> _Consigna 1_: Según el artículo sobre la muerte del cine, ¿qué premio obtuvo la novela Liquidación?
> _Consigna 2_: Resume en dos oraciones el artículo sobre la muerte del cine.
> _Consigna 3_: Retoma el artículo sobre la muerte del cine justo después de su última oración, por favor.

> _Fragmento del documento_:
Punto de Fisión

Larga muerte al cine

La muerte de la novela es una matraca que viene sonando más o menos desde el Ulises de Joyce, con el certificado de defunción convenientemente expedido junto al Molloy de Beckett. Poco después García Márquez se marcaba la mejor novela en castellano desde el Quijote, y Anthony Burgess partía la narrativa inglesa en dos con Poderes terrenales. A estos nombres se les pueden añadir todos los que usted quiera: Italo Calvino, Thomas Bernhard, Jorge Amado, Gunter Grass, John Barth, Salman Rushdie, Roberto Bolaño. Para estar muerta (y a pesar de los miles de abortos que atiborran las mesas de novedades) se ve que el arte de la narrativa disfruta de una buena salud que para sí la quisiera la triste chacha de la crítica.

Ocurre, no obstante, que la crítica es una señorona muy cotilla y muy dada a los sofocos que no puede vivir sin soltar a cada rato estos chismorreos apocalípticos. Que el cine ha muerto es otra matraca que llevo escuchando varios años, aunque pocos lo han contado tan bien como Iván Reguera en una novela recién publicada, Liquidación, libro que ha obtenido el X premio Café Mon de la editorial Sloper y cuyo título es toda una declaración de principios. Desde su primera frase, en que nos presenta a Luis Dédalo, un veterano crítico encargado de redactar obituarios, Liquidación es una novela traspasada de principio a fin por el tufo de la muerte: del cine, de la crítica de cine, del periodismo, de la sociedad civil y del trabajo decente. Al curioso lector no le costará mucho descifrar los acertijos verbales que ocultan a diversas vacas sagradas de la profesión, del mismo modo que un poco más allá aparecen unos cuantos popes del periodismo patrio a los que Dédalo disecciona como si fuesen los últimos bodrios del cine independiente. Independiente de qué, que diría el sheriff Little Bill con la voz de Gene Hackman.

> _Listado de datos_:

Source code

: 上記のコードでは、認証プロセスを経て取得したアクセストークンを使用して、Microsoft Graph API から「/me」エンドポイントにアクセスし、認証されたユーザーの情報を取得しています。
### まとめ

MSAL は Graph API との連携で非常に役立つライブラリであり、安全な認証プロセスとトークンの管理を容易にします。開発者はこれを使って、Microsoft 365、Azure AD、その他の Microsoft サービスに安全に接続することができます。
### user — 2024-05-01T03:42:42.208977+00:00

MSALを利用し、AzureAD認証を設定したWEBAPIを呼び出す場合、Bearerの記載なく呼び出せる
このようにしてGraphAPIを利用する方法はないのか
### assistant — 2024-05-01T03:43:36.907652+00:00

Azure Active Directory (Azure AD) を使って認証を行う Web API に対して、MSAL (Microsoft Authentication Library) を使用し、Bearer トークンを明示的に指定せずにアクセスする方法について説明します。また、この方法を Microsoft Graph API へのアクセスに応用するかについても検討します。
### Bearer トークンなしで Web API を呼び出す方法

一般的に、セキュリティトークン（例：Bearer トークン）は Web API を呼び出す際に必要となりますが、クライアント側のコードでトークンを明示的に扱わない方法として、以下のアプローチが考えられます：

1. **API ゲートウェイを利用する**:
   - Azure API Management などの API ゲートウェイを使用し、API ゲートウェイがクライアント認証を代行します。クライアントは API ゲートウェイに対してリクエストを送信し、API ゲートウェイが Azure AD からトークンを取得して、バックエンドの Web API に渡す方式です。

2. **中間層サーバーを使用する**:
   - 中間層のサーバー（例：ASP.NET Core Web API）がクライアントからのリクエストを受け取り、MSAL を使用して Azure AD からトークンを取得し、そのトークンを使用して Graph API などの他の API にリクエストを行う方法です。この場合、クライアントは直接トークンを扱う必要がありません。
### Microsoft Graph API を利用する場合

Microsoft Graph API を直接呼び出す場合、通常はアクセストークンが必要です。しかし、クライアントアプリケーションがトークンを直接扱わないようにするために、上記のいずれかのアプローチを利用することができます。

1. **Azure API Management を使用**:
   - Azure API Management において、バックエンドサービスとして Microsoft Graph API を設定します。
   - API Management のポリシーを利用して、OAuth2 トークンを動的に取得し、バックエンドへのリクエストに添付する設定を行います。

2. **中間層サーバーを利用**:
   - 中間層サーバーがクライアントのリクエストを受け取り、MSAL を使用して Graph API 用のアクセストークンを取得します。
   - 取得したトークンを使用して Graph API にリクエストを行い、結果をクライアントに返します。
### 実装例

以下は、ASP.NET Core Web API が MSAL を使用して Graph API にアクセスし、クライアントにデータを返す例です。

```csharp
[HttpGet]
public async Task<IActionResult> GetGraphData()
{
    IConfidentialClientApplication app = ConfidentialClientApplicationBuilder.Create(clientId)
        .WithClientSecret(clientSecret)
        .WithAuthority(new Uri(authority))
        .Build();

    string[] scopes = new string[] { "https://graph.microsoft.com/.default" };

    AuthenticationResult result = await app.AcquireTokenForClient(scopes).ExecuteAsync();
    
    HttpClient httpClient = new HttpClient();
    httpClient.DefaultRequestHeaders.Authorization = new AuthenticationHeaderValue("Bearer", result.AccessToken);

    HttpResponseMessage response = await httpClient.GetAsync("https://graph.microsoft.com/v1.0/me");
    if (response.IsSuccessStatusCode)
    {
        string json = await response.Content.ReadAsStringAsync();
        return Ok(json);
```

> _Respuesta esperada 1_: El X premio Café Mon de la editorial Sloper.

> _Respuesta esperada 2_: El autor afirma que la muerte de la novela es una matraca que suena desde el Ulises de Joyce y el Molloy de Beckett, aunque autores posteriores como García Márquez o Burgess demuestran que la narrativa goza de buena salud. La crítica repite también que el cine ha muerto, algo que Iván Reguera cuenta en Liquidación, novela ganadora del X premio Café Mon cuyo protagonista, Luis Dédalo, es un veterano crítico encargado de redactar obituarios.

> _Respuesta esperada 3_:
Pero, más allá de este bestiario, la novela rezuma desesperación: la de un pobre hombre bastante insoportable que pierde su único medio de vida al borde de la vejez y que acaba en la puta calle. La de un oficio –el de periodista– que siempre estuvo en peligro de extinción por intentar servir simultaneámente al dios de la verdad y al diablo del comercio. La de esas grandes salas de cine que han muerto como dinosaurios y en cuyas entrañas vaciadas de sueños y butacas ahora se vende ropa de marca fabricada en Bangladesh por niños esclavos. La de esos espectadores que hemos perdido la fe en la vida que puede desprenderse de una pantalla y que entramos a las últimas películas hechas con amor y tesón como los prisioneros de Platón en una caverna donde ya se han llevado las lámparas. No sé si todavía alguien cree, como yo, en ese pequeño acto de fe que supone una película, una novela, una historia contada desde el corazón a los ojos y oídos humanos, ya sea con palabras o sin ellas, con celuloide, papel, píxeles, con lo que sea. Hace poco un buen amigo me confesó que a él las historias se la traían al fresco, que para él el cine consistía en un juego de luz y le dije que para eso le bastaba con poner en marcha una lavadora.